Skillet Pizza Chicken
All the flavors of everyone's favorite food, in a healthy, 1-pan chicken dish that is sure to be a family hit. Enjoy it over pasta, quinoa, spread onto pizza or even just with a simple green salad.
- 1 teaspoon freshly minced rosemary can omit
- 1 teaspoon dried oregano
- 1 1/2 teaspoons dried basil
- 1/4 teaspoon black pepper
- 1 1/4 teaspoons sea salt plus more to taste
- 1 cup full-fat or light canned coconut milk
- 15 ounce can diced tomatoes
- 1/4 cup tomato paste
- 2 tablespoons coconut sugar sub honey or maple syrup
- 1 tablespoon low-sodium Tamari sub soy sauce
- 1 cup low-sodium chicken stock
- 1 cup yellow onion approximately 1 medium-large onion
- 5 cloves garlic
- 2 lbs boneless skinless chicken breasts
- 1 tablespoon olive oil
- 1 tablespoon butter sub olive oil
- 1 tablespoon arrowroot or corn starch
- pepperoni slices, mozzarella, fresh basil, red pepper flakes optional toppings
- In a small mixing bowl, whisk together rosemary, oregano, basil, 1 teaspoon of sea salt and black pepper. Set aside.
- In a large mixing bowl, whisk together coconut milk, diced tomatoes, tomato paste, coconut sugar, tamari and chicken stock. Set aside.
- Dice onion and garlic and set aside, keeping separate.
- Trim chicken breasts of excess fat and slice into 1 inch thick strips. Place slices on a piece of saran wrap or aluminum foil near your stove, along with a dish towel and a baking sheet or large heat-proof bowl.
- Heat a large skillet (something with sides that are at least a few inches high) to medium-high heat and add olive oil and butter (or all oil). When fat is bubbling, add half of your chicken strips to the pan, leaving a little space between each. Sprinkle strips with a pinch of salt. If you have a ventilator on your stove, turn it out.
- Allow chicken to cook without stirring 3-4 minutes. Use dish towel to clean up any spatters of fat. Adjust heat slightly if it seems too "spattery". Chicken will let you know it's ready to be flipped when it no longer sticks to the pan. It should be golden brown underneath.
- Flip chicken and cook another minute (it's ok if this side isn't golden), then add strips to the baking sheet or plate you've set aside. Repeat cooking/seasoning process with remaining chicken strips and add those to the sheet/plate as well.
- Turn heat to medium-low and add onion and a splash of water. Use a wooden spoon or spatula to scrape up any of the brown bits on the pan. Cook onions, stirring, until softened and translucent (3-4 minutes). Add garlic, spice mixture and another splash of water and cook, stirring constantly, another 30 seconds.
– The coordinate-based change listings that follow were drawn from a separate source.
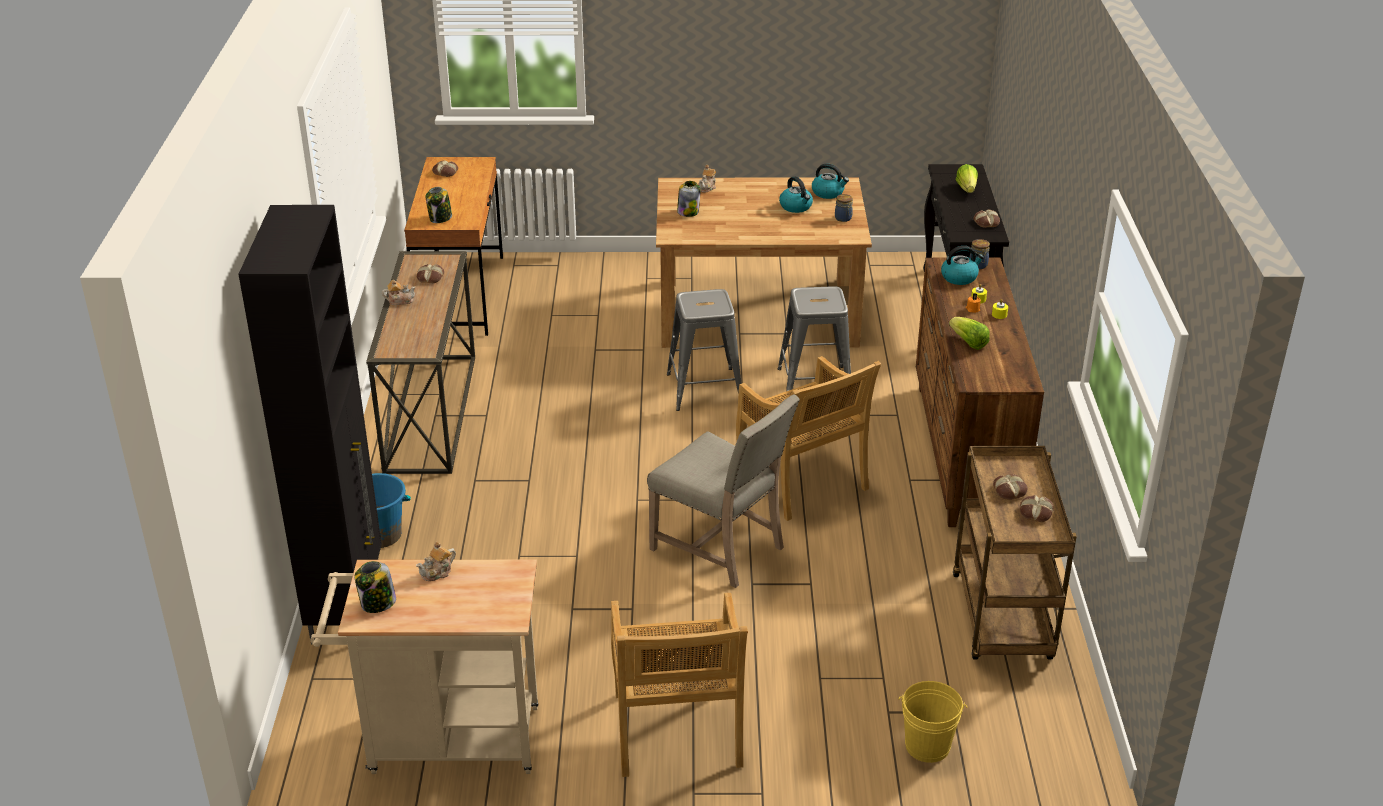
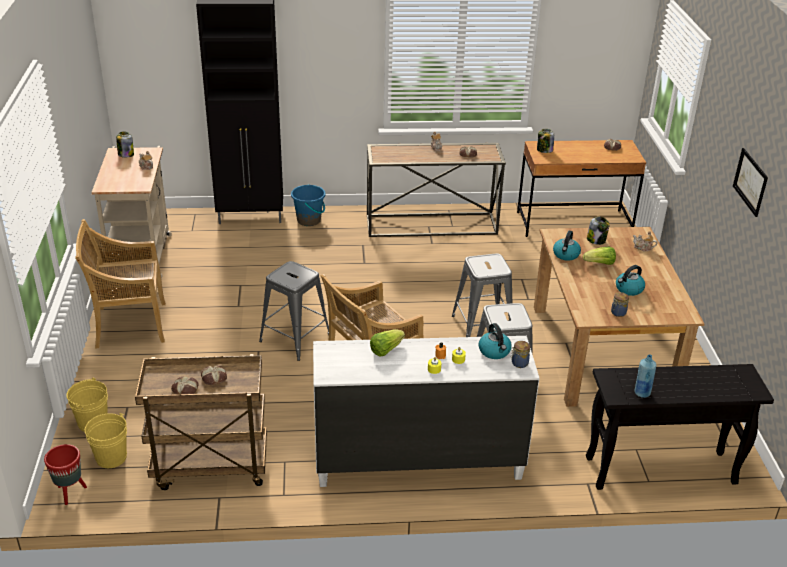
camera: 85 degrees right, 0 degrees up
beige chair [647,394,800,588] -> grey stool [259,261,329,361]
kettle [812,164,849,199] -> kettle moved to [553,231,581,261]
brown dresser [916,258,1044,527] -> white dresser [313,336,540,487]
lettuce [956,164,978,193] -> lettuce moved to [583,247,616,265]
bread [973,209,1000,228] -> blue bottle [635,354,656,398]
none -> red planter [44,444,87,505]
none -> yellow bucket [85,413,127,468]
none -> picture [733,148,768,217]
- Add chicken back into pan in an even layer, then carefully pour tomato/stock mixture into the pan. It should fill almost completely up, but not enough to splash over the side. Gently stir to mix everything together (it's ok if it's not totally mixed, it will be easier in a few minutes).
- Turn heat up a little to medium and bring to a "loud" simmer (between a simmer and a boil). Cook for 25-30 minutes, stirring every few minutes, until liquid/sauce has thickened and reduced by 1/3. Turn oven to broil setting.
- In a small bowl, whisk arrowroot or cornstarch and 1 tablespoon water until dissolved. Pour into sauce (try not to pour right on chicken) and stir to incorporate. Sauce should thicken even more in about a minute.
- Remove skillet from heat and top with pepperoni and cheese, if using. Place under broiler for 1-2 minutes, watching, until cheese is bubbling. Serve immediately (be careful though, it's hot!) with fresh basil and red pepper flakes, if using.